Outstanding: ERC Advanced Grant for Board of Trustees Chair

Our Board of Trustees Chair Professor Christian Büchel has been awarded the Advanced Grant of the European Research Council (ERC) for the second time. Prof. Büchel is director of the Institute for Systemic Neurosciences at the UKE (University Medical Center Hamburg-Eppendorf) and is exploring how acute pain develops into chronic suffering with his “PainPersist” research project. Over the next five years, the project will receive a total of 2.5 million euros under the EU’s “Horizon 2020” funding programme. 

Using modern neurobiological methods such as functional MRI and magnetic resonance spectroscopy, the research group working with the Hamburg pain researcher will investigate how psychological factors can influence the development of pain persistence and how this process can be counteracted. In addition, artificial intelligence methods shall be used to develop a procedure that allows pain patients to regain control of their pain. According to “Deutsche Schmerzgesellschaft, several million people are affected by chronic pain in Germany alone. The new research approaches could help them. 

 

For Prof.
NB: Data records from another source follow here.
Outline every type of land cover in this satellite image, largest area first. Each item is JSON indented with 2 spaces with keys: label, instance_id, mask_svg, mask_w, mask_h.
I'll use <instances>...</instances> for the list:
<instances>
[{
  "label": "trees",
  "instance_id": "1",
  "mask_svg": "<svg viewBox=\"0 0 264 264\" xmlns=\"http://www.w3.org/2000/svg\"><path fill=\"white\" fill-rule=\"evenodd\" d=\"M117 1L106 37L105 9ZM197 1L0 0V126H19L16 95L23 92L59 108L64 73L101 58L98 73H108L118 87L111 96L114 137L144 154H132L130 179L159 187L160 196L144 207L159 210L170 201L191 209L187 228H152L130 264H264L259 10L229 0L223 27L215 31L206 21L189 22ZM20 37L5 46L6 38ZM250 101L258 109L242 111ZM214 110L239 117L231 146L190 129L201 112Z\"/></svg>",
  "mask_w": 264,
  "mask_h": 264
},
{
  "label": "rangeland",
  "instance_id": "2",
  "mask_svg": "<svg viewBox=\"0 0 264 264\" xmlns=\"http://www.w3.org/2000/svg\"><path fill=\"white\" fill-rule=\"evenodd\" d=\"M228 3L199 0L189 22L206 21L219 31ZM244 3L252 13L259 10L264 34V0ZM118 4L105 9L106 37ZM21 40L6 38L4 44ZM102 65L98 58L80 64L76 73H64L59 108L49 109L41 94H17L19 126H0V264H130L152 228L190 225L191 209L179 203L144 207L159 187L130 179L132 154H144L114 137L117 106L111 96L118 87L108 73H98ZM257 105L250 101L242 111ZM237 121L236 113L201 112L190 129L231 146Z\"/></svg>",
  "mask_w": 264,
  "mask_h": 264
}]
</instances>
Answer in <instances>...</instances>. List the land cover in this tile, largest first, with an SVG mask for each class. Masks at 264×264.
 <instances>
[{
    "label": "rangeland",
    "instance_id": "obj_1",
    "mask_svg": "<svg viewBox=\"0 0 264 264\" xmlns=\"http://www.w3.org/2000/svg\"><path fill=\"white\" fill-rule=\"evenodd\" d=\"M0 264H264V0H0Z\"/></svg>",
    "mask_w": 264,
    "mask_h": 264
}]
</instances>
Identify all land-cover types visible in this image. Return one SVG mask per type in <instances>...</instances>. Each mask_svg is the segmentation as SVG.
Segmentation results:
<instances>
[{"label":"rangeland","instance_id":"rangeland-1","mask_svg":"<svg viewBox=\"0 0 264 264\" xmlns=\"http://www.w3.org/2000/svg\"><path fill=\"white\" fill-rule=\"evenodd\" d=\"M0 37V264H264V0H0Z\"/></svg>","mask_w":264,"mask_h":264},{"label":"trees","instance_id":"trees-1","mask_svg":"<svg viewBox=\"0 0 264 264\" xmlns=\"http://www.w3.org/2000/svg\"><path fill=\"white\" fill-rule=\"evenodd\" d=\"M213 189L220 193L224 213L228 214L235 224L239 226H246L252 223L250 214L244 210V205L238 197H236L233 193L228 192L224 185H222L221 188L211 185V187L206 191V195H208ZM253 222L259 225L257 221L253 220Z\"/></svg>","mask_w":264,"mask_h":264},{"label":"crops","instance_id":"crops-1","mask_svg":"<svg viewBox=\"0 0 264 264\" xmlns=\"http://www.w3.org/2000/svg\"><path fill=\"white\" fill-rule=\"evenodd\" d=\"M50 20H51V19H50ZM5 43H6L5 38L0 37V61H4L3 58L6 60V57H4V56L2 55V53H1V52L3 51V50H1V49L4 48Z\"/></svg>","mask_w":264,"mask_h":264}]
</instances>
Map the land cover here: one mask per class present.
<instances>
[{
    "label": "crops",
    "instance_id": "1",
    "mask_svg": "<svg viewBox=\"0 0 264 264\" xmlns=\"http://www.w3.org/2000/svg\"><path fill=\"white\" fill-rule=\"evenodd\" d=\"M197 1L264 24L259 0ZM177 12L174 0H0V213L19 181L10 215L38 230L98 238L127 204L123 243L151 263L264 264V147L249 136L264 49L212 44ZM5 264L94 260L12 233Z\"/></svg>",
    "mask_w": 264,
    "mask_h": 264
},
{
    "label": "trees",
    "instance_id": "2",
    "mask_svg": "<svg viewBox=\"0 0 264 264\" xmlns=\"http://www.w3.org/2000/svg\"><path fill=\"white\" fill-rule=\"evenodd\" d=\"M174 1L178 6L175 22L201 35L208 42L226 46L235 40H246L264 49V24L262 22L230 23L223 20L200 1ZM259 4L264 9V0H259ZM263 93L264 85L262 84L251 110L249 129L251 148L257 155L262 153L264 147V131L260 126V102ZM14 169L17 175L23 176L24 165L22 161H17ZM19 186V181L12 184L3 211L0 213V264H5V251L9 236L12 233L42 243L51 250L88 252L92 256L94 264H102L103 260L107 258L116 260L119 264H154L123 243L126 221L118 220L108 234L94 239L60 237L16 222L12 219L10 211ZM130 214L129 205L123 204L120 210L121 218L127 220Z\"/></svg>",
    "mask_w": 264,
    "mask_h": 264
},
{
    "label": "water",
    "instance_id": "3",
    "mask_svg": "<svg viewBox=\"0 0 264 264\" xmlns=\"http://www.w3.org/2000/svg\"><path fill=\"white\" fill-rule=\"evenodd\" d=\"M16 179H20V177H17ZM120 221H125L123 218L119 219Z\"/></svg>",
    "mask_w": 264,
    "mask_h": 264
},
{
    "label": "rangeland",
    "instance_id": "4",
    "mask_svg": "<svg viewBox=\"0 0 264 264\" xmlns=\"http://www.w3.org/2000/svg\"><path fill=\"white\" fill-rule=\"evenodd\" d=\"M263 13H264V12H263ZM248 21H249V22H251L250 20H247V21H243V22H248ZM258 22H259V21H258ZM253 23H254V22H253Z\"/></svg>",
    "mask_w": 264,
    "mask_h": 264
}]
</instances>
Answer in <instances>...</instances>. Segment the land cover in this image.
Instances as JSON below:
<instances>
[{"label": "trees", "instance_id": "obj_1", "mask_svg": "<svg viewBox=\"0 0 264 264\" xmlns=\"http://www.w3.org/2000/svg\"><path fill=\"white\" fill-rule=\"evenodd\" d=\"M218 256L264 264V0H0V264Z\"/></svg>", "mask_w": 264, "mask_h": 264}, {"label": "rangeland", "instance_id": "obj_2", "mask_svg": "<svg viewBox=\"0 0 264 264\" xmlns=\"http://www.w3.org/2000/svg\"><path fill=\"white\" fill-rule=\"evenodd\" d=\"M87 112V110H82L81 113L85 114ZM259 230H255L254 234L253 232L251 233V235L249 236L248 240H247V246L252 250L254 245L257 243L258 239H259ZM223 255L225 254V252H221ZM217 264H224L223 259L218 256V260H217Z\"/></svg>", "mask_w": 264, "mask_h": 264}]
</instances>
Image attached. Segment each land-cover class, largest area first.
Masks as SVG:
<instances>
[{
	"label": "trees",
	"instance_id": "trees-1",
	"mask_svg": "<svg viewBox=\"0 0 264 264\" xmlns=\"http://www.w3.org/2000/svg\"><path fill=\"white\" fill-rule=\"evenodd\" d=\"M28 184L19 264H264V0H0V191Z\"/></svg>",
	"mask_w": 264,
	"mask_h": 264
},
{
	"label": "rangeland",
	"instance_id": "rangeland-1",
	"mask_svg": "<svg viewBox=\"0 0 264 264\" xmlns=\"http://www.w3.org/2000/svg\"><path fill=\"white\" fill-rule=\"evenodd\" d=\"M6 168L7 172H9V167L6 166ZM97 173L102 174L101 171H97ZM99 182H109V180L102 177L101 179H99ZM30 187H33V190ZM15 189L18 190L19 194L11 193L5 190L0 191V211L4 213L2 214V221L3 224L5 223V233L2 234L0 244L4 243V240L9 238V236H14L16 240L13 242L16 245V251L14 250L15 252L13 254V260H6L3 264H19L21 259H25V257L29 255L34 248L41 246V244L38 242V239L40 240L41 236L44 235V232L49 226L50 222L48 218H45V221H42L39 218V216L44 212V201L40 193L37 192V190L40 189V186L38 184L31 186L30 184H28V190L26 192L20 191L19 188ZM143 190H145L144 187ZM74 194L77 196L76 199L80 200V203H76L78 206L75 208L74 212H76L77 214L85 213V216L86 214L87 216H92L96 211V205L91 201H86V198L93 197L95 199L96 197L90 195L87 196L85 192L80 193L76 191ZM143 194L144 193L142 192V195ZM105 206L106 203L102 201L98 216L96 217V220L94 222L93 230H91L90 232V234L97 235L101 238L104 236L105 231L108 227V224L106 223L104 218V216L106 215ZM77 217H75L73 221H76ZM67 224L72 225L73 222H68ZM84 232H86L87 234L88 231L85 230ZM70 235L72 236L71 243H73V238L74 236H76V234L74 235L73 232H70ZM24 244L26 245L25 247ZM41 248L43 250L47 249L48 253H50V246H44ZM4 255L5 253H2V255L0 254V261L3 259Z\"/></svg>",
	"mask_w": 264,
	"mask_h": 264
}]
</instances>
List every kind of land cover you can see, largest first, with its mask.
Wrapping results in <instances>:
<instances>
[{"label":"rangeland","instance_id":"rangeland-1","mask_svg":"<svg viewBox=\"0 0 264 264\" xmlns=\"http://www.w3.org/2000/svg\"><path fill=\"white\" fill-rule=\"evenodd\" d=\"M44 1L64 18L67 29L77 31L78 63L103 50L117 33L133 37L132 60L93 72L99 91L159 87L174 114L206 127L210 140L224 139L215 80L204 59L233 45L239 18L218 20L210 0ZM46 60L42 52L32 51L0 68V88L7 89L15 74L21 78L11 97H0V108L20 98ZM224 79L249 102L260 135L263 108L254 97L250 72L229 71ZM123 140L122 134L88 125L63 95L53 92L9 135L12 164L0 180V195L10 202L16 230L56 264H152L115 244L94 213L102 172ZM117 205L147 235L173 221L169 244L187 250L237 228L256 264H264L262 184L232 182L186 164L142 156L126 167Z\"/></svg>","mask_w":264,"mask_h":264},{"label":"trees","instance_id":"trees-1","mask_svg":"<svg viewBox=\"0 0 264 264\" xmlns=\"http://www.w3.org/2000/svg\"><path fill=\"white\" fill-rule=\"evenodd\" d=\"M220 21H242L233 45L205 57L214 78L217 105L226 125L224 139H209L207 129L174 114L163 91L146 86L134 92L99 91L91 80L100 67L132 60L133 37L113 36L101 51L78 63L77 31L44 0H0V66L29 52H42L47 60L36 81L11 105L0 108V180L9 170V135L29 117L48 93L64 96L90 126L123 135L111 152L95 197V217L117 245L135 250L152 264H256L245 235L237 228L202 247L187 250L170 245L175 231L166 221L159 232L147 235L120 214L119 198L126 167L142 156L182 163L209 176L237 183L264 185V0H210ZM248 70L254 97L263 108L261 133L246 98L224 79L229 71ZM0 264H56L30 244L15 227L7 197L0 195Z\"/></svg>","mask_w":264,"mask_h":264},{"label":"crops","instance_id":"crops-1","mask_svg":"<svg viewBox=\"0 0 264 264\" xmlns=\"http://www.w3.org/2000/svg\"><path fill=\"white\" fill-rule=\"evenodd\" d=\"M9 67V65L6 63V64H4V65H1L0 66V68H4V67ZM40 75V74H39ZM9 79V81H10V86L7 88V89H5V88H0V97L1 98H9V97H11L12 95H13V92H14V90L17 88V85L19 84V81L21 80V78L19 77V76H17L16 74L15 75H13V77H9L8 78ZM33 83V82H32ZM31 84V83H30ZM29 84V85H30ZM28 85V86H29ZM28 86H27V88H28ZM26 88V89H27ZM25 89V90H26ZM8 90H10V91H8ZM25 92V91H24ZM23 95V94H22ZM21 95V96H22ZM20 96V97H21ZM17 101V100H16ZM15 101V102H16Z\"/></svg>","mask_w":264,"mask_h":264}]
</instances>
Büchel, this is already his second ERC Advanced Grant: he was also awarded it in 2011 for his placebo research. In the same year, he was also awarded the Ernst Jung Prize for Medicine, which is steeped in tradition. The Hamburg Jung Foundation thus honoured Prof. Büchel’s fundamental new findings in the understanding of complex processes of the brain such as learning, language, anxiety and pain. Prof. Büchel thus ranked himself among a number of award winners, who are among the top representatives of their field. Throughout their careers they have received other significant awards; two of them have even been awarded the Nobel Prize. 

 

Prof. Büchel returned to the Jung Foundation in 2015. This time, however, not as the prize winner, but as a member of the Board of Trustees, whose chairmanship he assumed in July 2019. Consisting of international medical researchers, it fulfils, among other things, the role of the scientific advisory body and, as such, is responsible for choosing future prize winners of the Jung Foundation.